- _What you should do_
Filter the data for lines with the word "along" and copy those lines.

- _Source records_
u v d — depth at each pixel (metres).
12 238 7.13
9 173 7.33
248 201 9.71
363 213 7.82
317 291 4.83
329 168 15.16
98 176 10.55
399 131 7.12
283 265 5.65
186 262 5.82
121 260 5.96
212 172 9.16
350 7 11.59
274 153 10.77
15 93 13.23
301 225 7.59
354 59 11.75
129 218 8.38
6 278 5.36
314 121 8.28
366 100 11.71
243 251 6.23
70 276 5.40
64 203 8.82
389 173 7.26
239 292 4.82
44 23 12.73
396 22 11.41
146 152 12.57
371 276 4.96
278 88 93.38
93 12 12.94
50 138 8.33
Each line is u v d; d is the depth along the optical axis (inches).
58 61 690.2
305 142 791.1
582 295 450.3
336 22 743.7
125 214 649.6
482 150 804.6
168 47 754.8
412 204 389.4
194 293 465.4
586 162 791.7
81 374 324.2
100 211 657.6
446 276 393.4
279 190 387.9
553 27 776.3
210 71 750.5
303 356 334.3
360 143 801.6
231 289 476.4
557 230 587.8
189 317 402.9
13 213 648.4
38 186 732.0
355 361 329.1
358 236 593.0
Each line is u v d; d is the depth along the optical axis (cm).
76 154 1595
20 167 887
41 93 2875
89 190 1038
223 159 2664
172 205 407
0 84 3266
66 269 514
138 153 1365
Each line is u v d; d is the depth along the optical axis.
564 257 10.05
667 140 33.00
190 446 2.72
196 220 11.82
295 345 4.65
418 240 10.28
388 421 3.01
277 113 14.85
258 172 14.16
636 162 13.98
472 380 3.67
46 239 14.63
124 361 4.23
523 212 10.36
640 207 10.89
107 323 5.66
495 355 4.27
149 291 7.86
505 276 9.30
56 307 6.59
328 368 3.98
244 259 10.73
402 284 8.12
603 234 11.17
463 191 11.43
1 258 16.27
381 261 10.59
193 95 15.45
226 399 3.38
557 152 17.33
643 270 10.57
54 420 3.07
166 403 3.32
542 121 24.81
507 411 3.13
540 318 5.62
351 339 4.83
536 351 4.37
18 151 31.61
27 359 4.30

- _Result for this exercise_
Each line is u v d; d is the depth along the optical axis (inches).
Each line is u v d; d is the depth along the optical axis (cm).
Each line is u v d; d is the depth along the optical axis.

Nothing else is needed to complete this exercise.